In 2014, California became the first state to introduce regulations for testing of autonomous vehicles on public roads. Although this allowed some companies to begin testing their autonomous vehicles in real-world surroundings, these regulations have been criticised for being too restrictive for a technology that is developing so rapidly, such as by requiring a human driver to be present in the car.
As a result, states which have adopted more liberal approaches to driverless car regulation – such as Arizona, Michigan and Nevada – have attracted testing on their roads.
After lengthy discussions, the new regulations will come into play on 2 April 2018, enabling cars without steering wheels and pedals to be deployed in California if the manufacturer can demonstrate that they are safe.
This will allow companies like Waymo, Apple, General Motors, Lyft and Uber – all of which are competing to bring driverless cars to market – to carry out continued testing on California’s roads, and perhaps to begin selling driverless rides to Californians. This could eventually eliminate the need for human taxi drivers.
“This is a major step forward for autonomous technology in California,” said Jean Shiomoto, director of the California DMV. “Safety is our top concern and we are ready to begin working with manufacturers that are prepared to test fully driverless vehicles in California.”
The DMV has not taken a completely laissez-faire approach to autonomous vehicles; companies must still retain “remote control” of their vehicles and must have a “law enforcement interaction plan” in case these vehicles are pulled over by police (such as by including instructions which explain how the remote human operator may be contacted).

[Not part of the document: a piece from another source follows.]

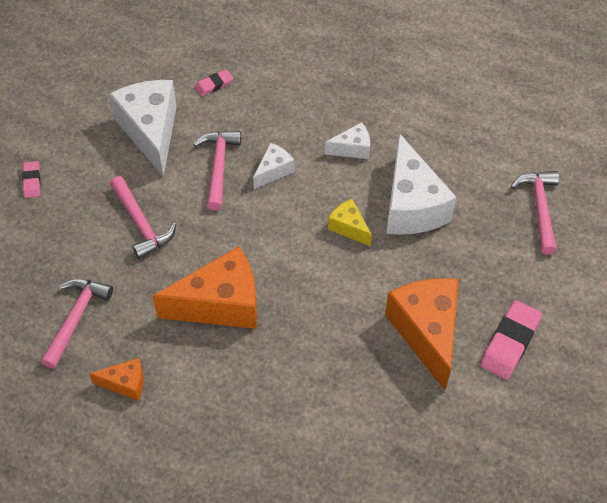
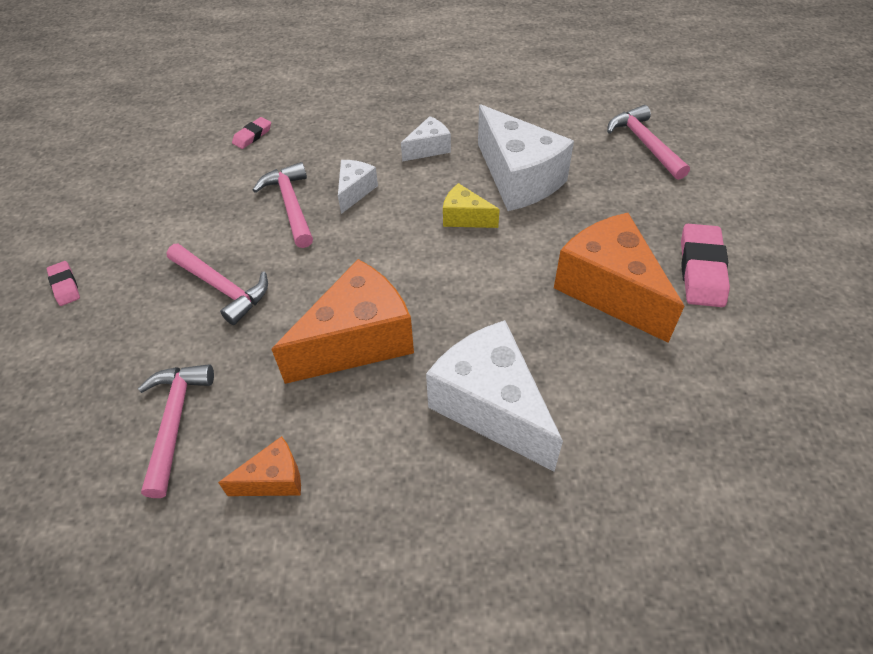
camera: 20 degrees left, 5 degrees down
(151, 132) = (198, 196): white cheese -> white cheese (491, 407)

The cars will also need to carry data recorders – similar to black box flight recorders – which can be retrieved in the case of a collision to help determine how it occurred.
Consumer Watchdog, a pressure group which has long opposed autonomous vehicles, criticised the loosening of rules and warned that it could turn driverless car trials into a “deadly video game that threatens highway safety”.

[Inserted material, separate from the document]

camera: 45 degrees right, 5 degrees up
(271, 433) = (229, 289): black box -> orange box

“A remote test operator will be allowed to monitor and attempt to control the robot car from afar,” said John M. Simpson, a group representative. “It will be just like playing a video game, except lives will be at stake.”
Already, some companies have begun to offer some driverless taxi services across the US. Lyft has been offering trips in Boston, Uber in Pittsburgh and Phoenix, and Waymo is moving forward with a similar service in Phoenix.